▸ HOW TO COMPLETE THIS TASK
Below are the records; give again exactly the line with "0: (662, 307, 71.99)", the line with "44: (284, 345, 52.80)", and each line that lies between them, and nothing besides.

▸ Data items

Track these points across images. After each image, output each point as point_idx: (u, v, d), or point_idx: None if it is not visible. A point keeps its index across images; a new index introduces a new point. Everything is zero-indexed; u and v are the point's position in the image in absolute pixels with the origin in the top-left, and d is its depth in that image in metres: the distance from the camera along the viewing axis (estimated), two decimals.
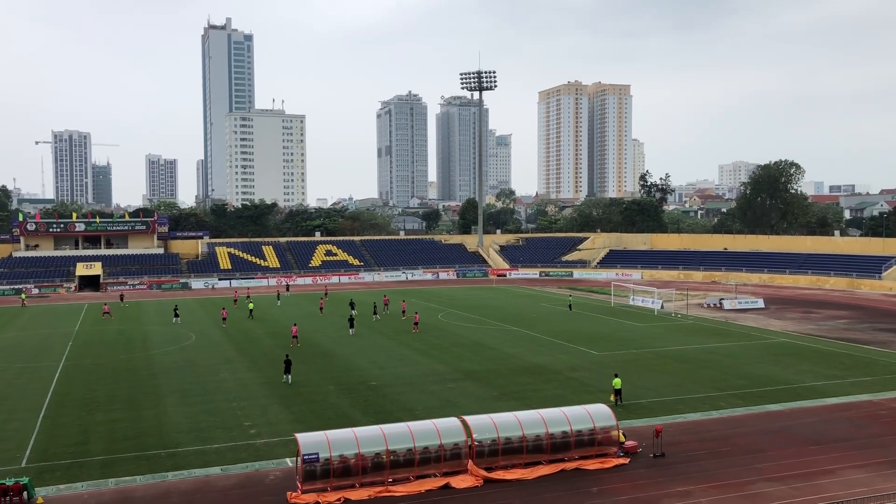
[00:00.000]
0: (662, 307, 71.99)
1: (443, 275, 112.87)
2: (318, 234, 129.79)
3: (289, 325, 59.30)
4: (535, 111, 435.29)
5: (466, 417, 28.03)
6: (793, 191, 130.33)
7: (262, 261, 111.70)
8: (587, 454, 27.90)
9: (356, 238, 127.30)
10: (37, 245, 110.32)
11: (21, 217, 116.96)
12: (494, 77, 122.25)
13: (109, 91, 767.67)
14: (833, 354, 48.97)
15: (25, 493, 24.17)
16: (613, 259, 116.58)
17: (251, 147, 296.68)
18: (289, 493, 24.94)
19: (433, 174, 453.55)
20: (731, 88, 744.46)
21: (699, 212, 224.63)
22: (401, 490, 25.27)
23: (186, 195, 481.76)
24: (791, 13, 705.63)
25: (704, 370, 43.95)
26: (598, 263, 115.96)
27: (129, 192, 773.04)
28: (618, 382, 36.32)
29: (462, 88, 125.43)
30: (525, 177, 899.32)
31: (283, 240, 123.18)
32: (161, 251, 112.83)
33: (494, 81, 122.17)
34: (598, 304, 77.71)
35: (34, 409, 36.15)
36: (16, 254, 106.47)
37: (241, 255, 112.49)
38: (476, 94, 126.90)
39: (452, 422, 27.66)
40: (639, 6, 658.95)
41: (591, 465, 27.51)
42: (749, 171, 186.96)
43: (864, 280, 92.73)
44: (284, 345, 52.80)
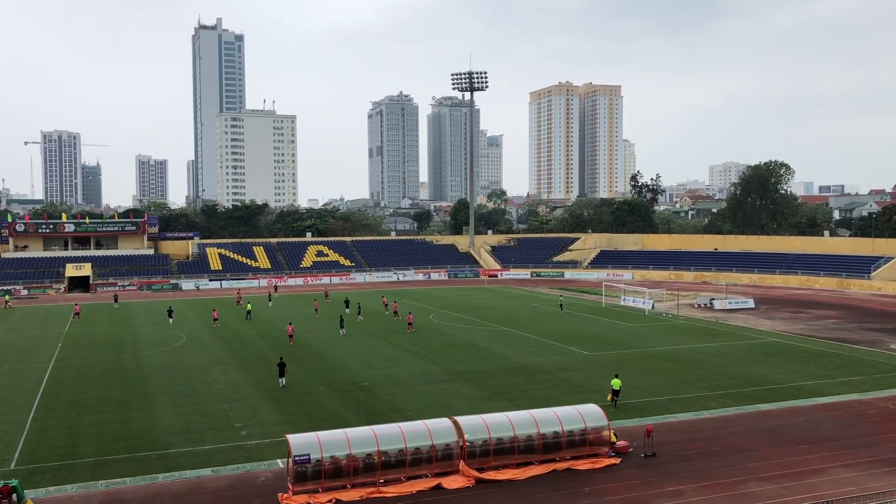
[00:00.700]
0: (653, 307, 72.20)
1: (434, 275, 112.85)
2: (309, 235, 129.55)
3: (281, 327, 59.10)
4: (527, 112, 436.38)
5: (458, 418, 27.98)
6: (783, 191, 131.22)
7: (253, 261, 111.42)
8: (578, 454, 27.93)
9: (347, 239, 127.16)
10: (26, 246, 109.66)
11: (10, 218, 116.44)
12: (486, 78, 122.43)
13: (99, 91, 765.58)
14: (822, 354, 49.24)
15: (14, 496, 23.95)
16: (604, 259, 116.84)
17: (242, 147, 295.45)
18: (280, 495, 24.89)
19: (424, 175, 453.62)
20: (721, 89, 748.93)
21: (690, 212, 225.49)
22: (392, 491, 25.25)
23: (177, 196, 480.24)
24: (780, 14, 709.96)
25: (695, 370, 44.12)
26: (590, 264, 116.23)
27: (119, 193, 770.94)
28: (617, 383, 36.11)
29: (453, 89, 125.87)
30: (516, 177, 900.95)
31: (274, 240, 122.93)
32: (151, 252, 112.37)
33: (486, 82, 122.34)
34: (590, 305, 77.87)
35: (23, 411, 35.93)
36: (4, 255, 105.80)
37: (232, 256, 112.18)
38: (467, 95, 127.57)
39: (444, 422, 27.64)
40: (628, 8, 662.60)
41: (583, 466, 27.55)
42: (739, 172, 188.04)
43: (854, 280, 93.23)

▸ OUTPUT
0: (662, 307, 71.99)
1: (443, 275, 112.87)
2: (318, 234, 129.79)
3: (289, 325, 59.30)
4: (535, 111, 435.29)
5: (466, 417, 28.03)
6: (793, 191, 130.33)
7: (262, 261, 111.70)
8: (587, 454, 27.90)
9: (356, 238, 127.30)
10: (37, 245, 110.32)
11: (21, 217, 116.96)
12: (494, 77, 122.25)
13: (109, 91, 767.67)
14: (833, 354, 48.97)
15: (25, 493, 24.17)
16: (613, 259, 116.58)
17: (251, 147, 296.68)
18: (289, 493, 24.94)
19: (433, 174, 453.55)
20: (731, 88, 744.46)
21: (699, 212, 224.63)
22: (401, 490, 25.27)
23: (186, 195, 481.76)
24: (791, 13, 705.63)
25: (704, 370, 43.95)
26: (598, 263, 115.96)
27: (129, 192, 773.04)
28: (618, 382, 36.32)
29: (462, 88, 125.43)
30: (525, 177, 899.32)
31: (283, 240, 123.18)
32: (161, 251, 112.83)
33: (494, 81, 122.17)
34: (598, 304, 77.71)
35: (34, 409, 36.15)
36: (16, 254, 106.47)
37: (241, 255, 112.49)
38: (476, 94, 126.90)
39: (452, 422, 27.66)
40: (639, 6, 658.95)
41: (591, 465, 27.51)
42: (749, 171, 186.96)
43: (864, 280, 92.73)
44: (284, 345, 52.80)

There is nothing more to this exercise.